QUOTED PASSAGE:
Emerging Adults Part 2: Distinctly Different Faiths Print E-mail

Written by Steve Cable

National Study of Youth and Religion

The National Study of Youth and Religion (Wave 3) contains the detailed data from which Christian Smith presented : Distinctly Different Faithsa summary of the results in his book, Souls in Transition: The Religious & Spiritual Lives of Emerging Adults. My prior article, “Emerging Adults and the Future of Faith in America,” summarized some of the important results reported in his book. One of his results showed that the number of young adults who identify themselves as not religious or as a religious liberal has grown from one in three young adults in 1976 to almost two out of three young adults in 2008. This huge difference in beliefs reflects that the dominant culture has changed from supporting Christian beliefs to now being basically counter to them. Today’s emerging adults are immersed in a postmodern culture that “stressed difference over unity, relativity over universals, subjective experience over rational authorities, feeling over reason.”{1}

This culture has produced a set of young Americans who may still claim to be associated with Protestant or Catholic beliefs but in reality have accepted the view that God and Christ are potentially helpful upon death, but are of little value until then. As these young adults moved from teenagers into emerging adults, Smith found that over four out of ten of them became less religious over a five year span. However, he did find that about one in three would identify themselves as evangelical and probably continue to identify themselves that way for the foreseeable future.

TASK REQUIREMENTS:
Answer these questions about the article on emerging adults and faith above:
1. Which study contains the detailed data behind Smith's book?
2. By 2008, about how many young adults identified themselves as not religious or as a religious liberal?
3. Over a five-year span, how many of these young people did Smith find became less religious?

DATA PROVIDED:
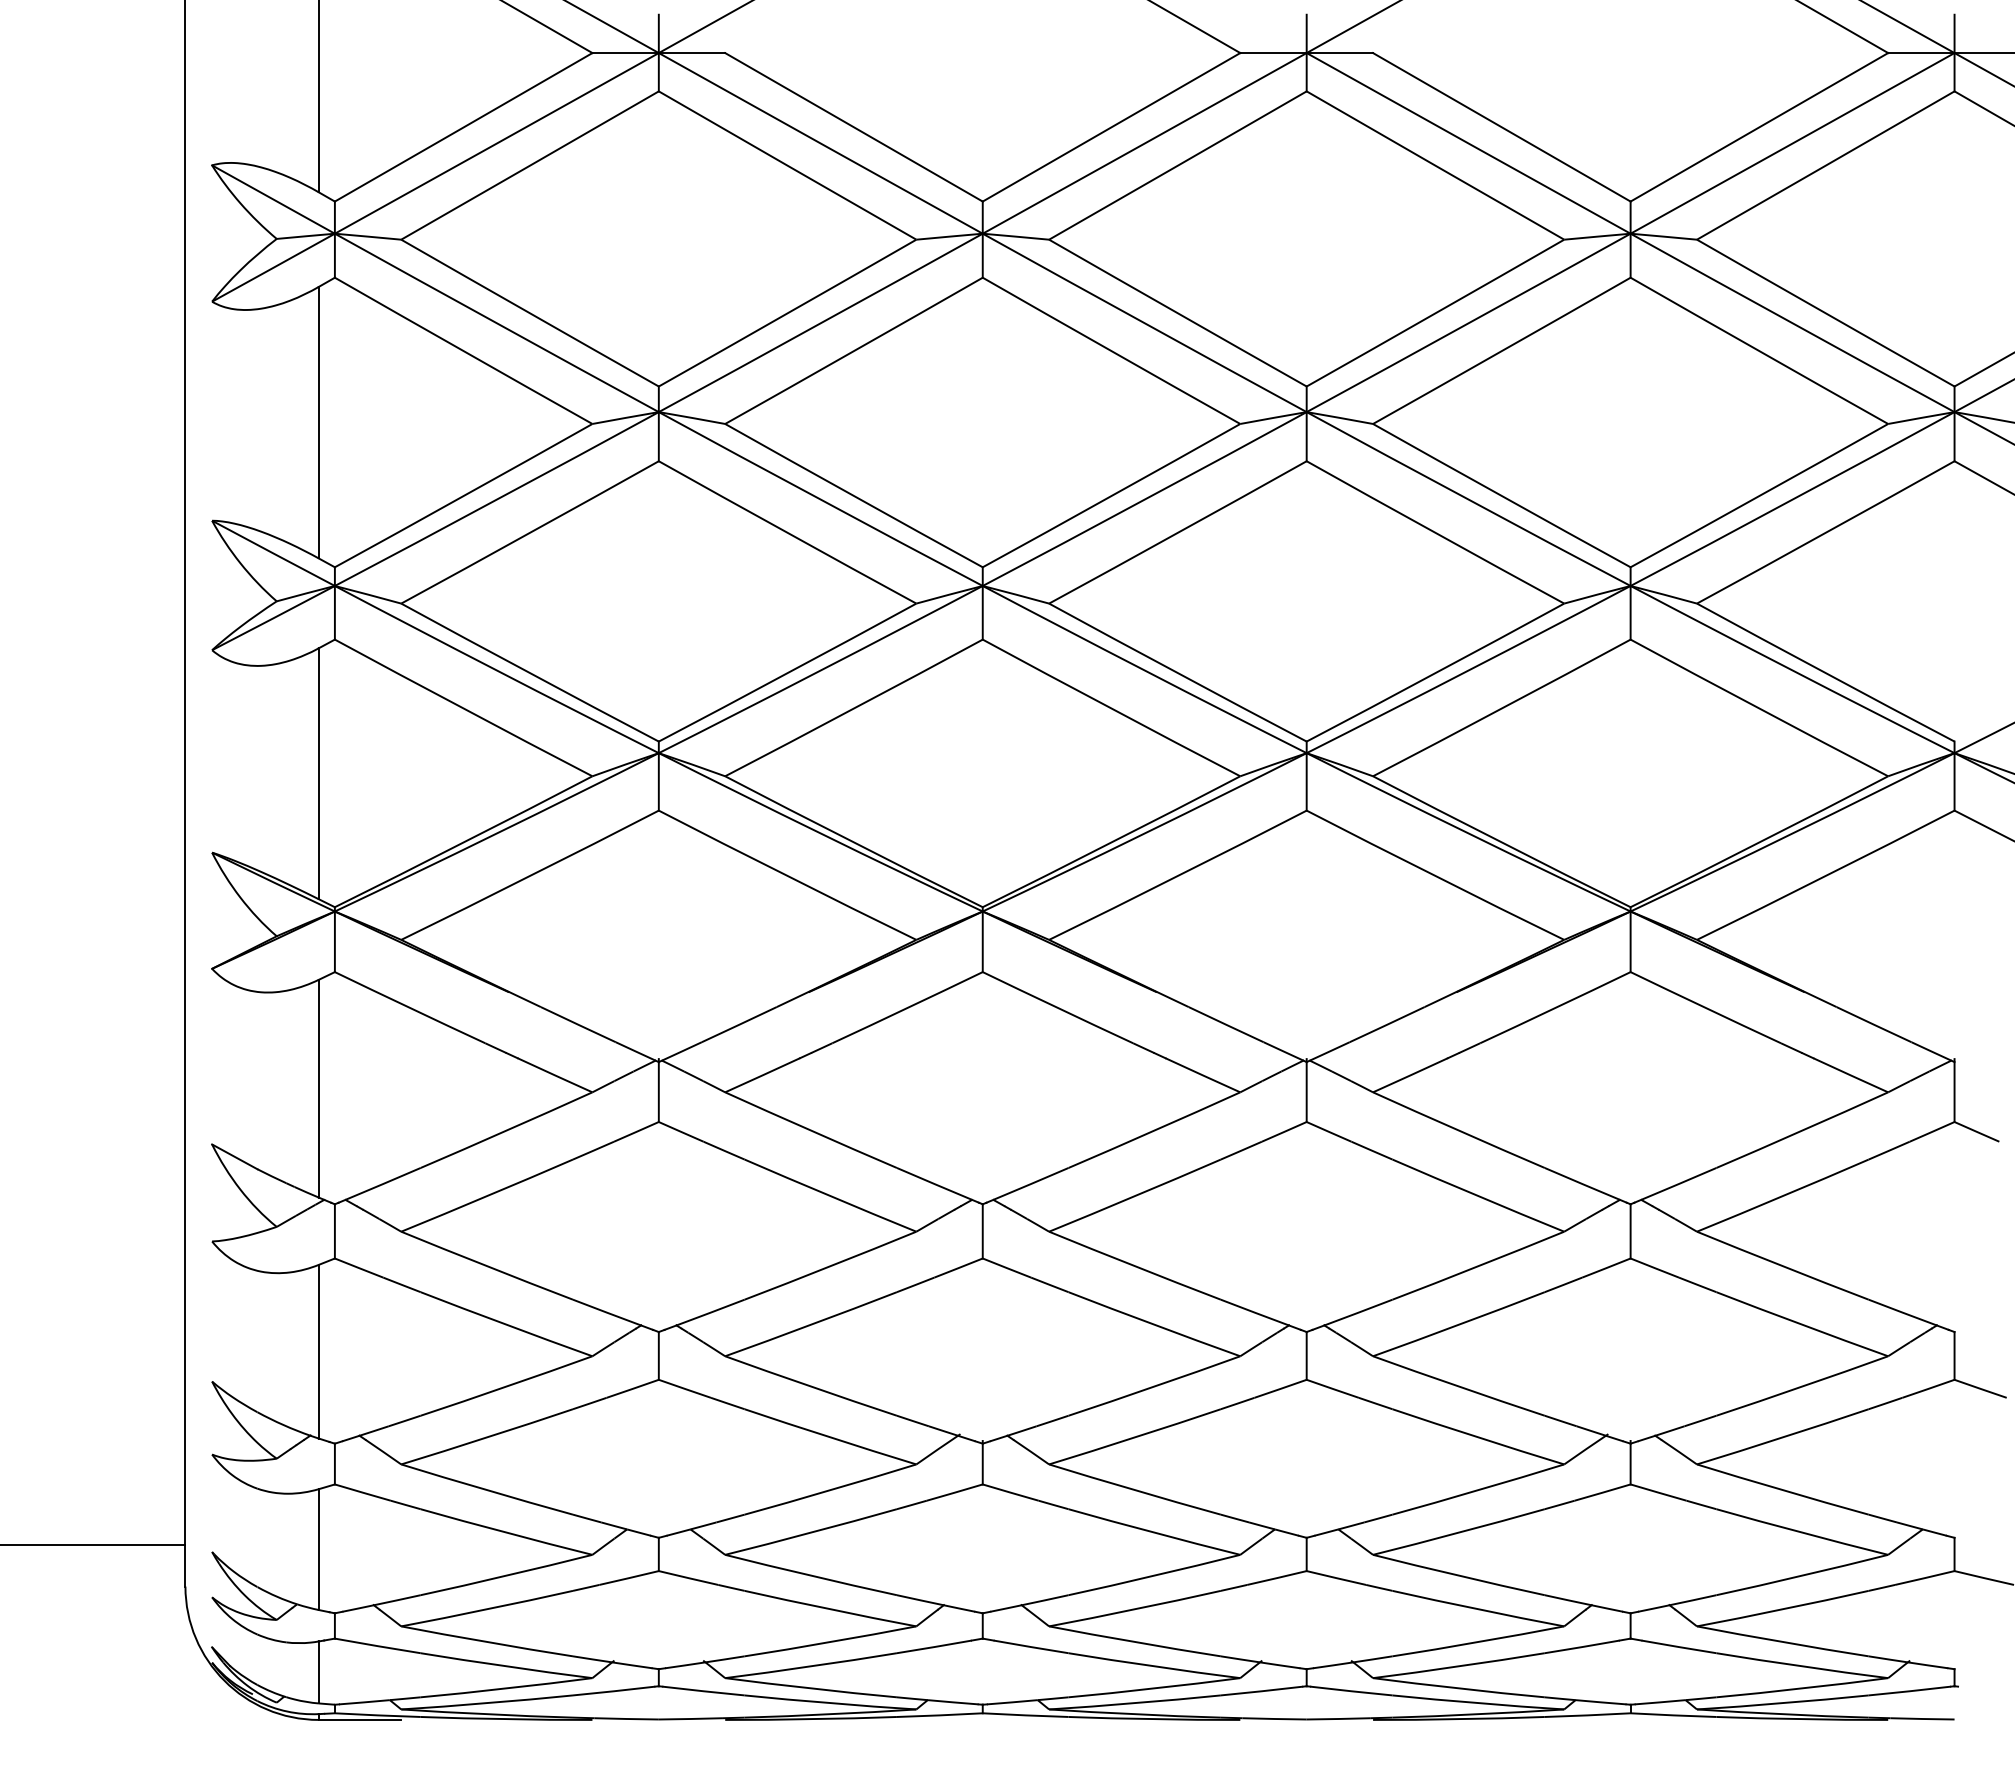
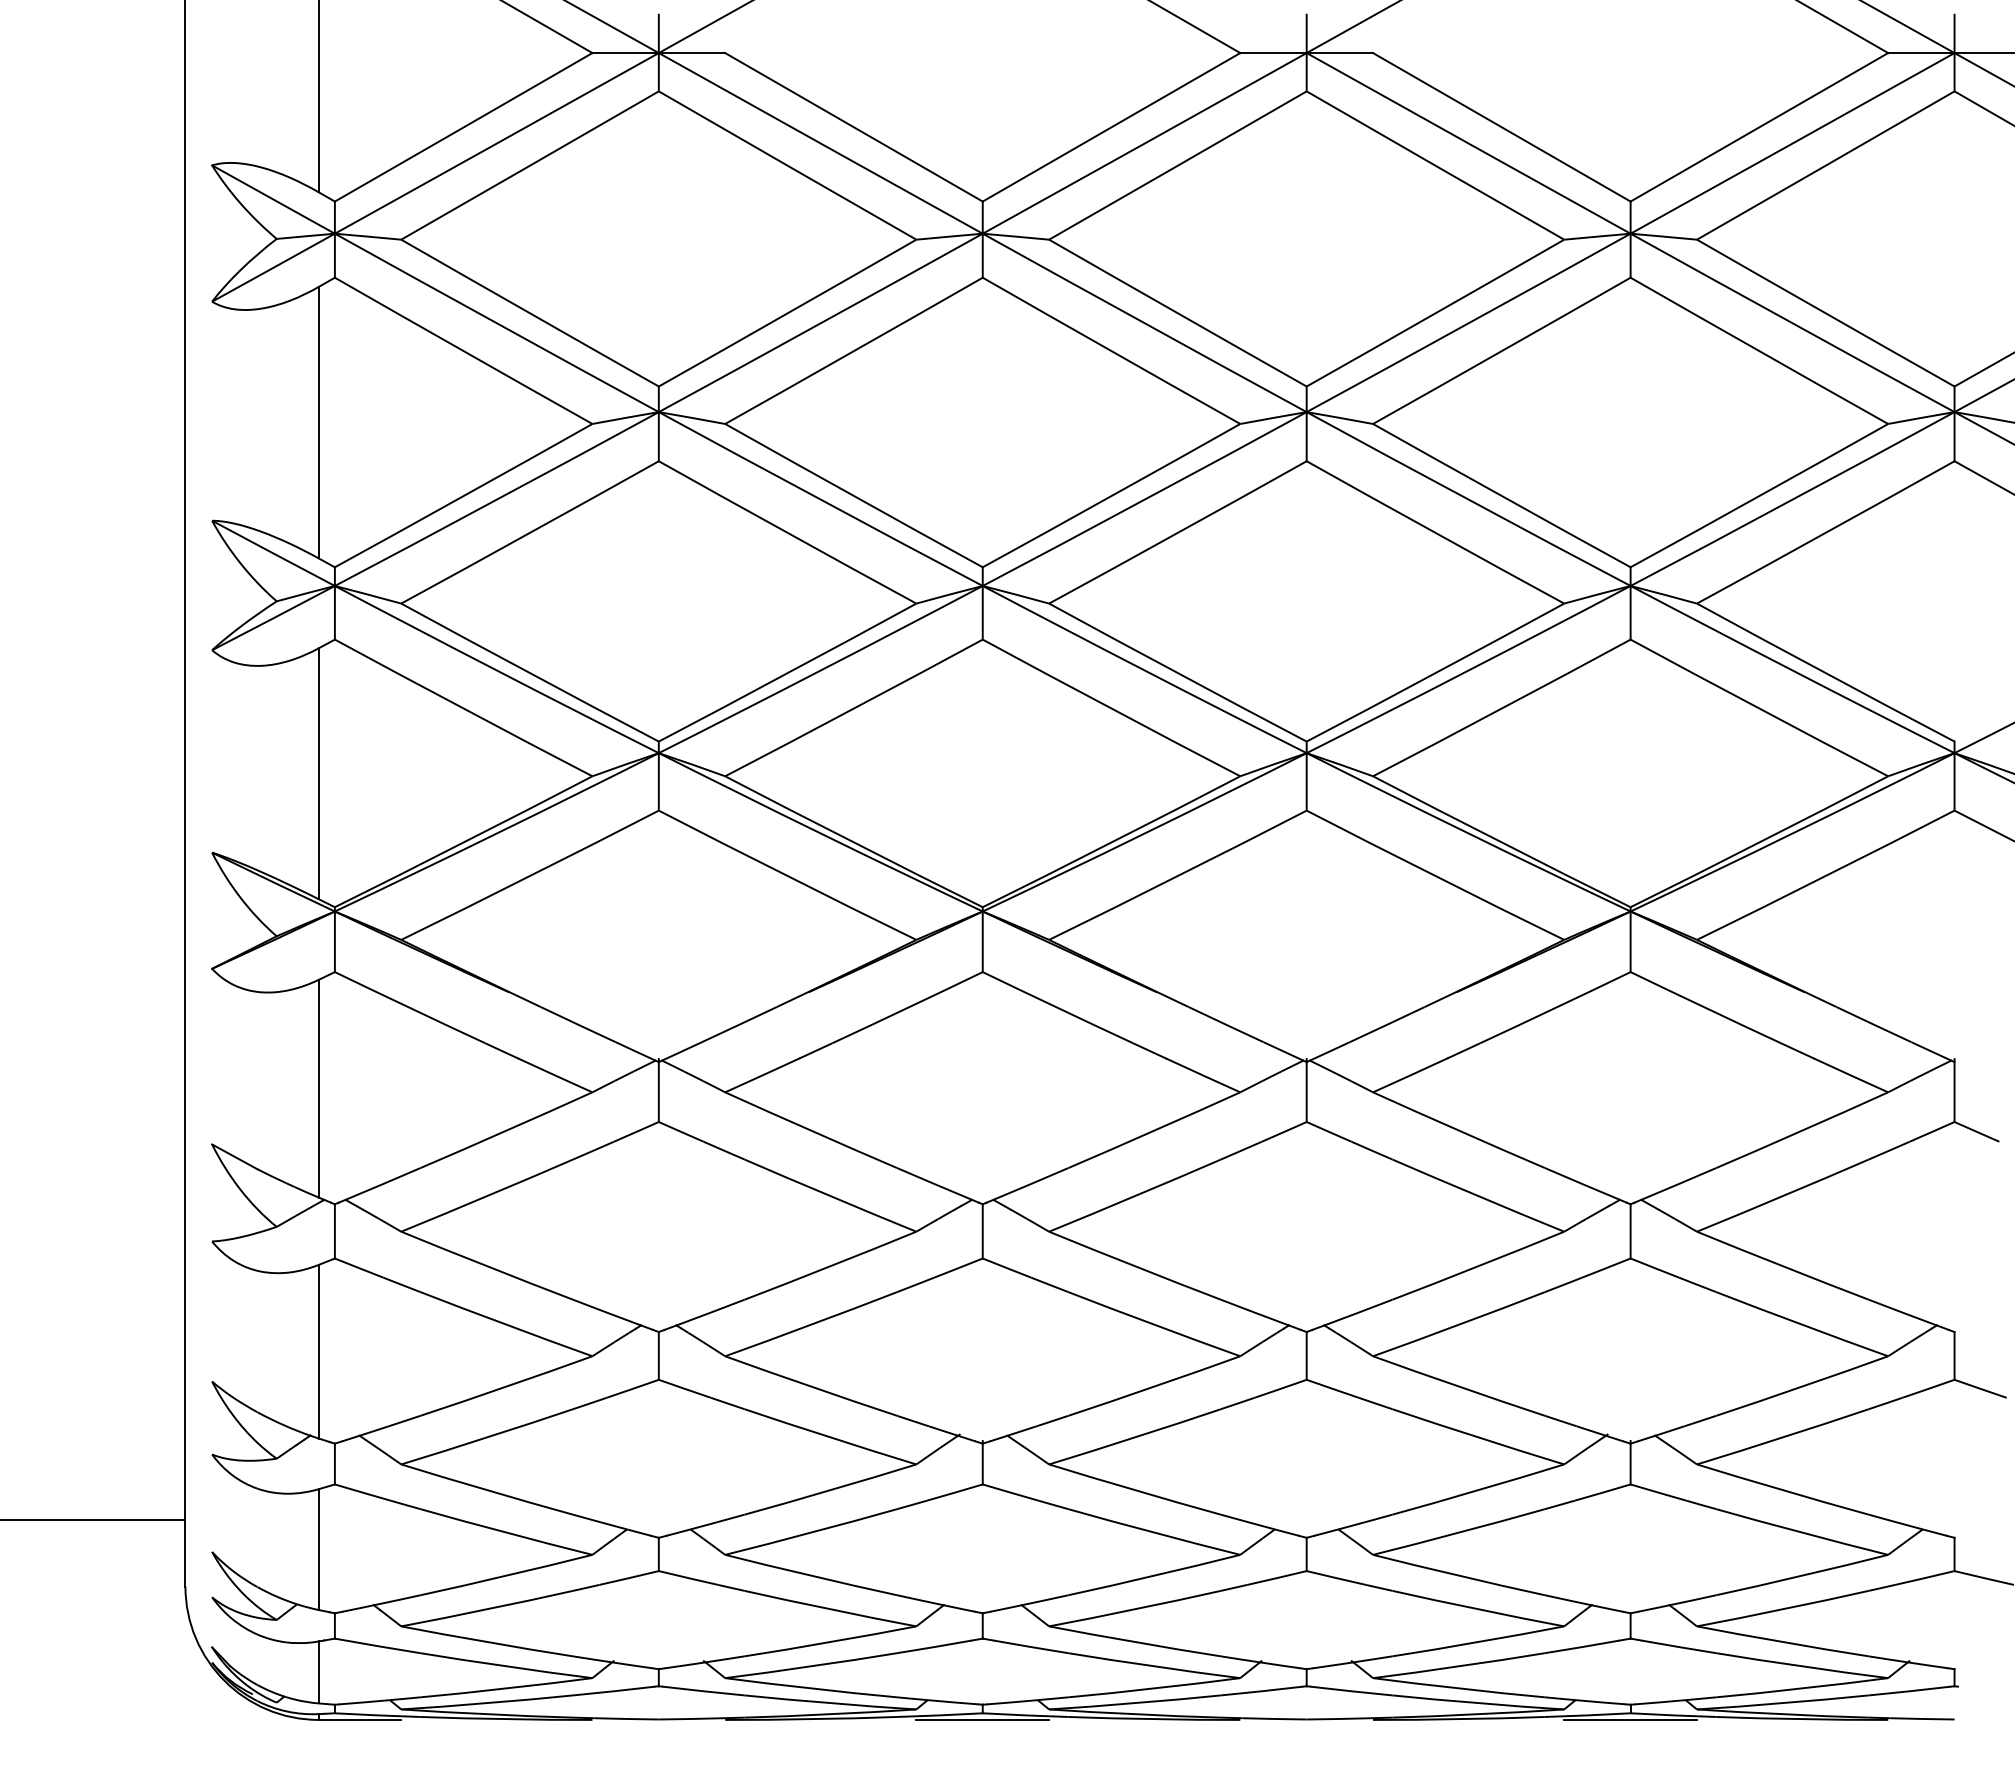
line at (93, 1544) position: (93, 1544) -> (93, 1519)
line at (982, 1719): none -> present
line at (1630, 1719): none -> present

TASK RESPONSE:
1. The National Study of Youth and Religion (Wave 3)
2. Almost two out of three
3. Over four out of ten